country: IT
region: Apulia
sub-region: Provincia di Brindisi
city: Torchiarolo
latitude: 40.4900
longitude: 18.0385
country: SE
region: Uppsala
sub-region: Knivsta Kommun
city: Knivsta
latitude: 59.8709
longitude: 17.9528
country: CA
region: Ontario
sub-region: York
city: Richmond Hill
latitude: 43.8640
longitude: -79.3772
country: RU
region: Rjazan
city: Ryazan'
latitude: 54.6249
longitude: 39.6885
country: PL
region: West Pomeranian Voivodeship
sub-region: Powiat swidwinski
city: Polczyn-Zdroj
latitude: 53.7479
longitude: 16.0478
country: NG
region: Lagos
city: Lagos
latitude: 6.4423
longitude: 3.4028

...

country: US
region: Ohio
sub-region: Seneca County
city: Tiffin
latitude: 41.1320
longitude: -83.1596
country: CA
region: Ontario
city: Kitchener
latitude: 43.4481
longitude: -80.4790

## Goal
Rewrite the lines of the listing from the line containing "country: IT" through the line containing "longitude: 3.4028", inclusive, as a JSON list of strings with one string per line and blank lines omitted.

## Response below
[
  "country: IT",
  "region: Apulia",
  "sub-region: Provincia di Brindisi",
  "city: Torchiarolo",
  "latitude: 40.4900",
  "longitude: 18.0385",
  "country: SE",
  "region: Uppsala",
  "sub-region: Knivsta Kommun",
  "city: Knivsta",
  "latitude: 59.8709",
  "longitude: 17.9528",
  "country: CA",
  "region: Ontario",
  "sub-region: York",
  "city: Richmond Hill",
  "latitude: 43.8640",
  "longitude: -79.3772",
  "country: RU",
  "region: Rjazan",
  "city: Ryazan'",
  "latitude: 54.6249",
  "longitude: 39.6885",
  "country: PL",
  "region: West Pomeranian Voivodeship",
  "sub-region: Powiat swidwinski",
  "city: Polczyn-Zdroj",
  "latitude: 53.7479",
  "longitude: 16.0478",
  "country: NG",
  "region: Lagos",
  "city: Lagos",
  "latitude: 6.4423",
  "longitude: 3.4028"
]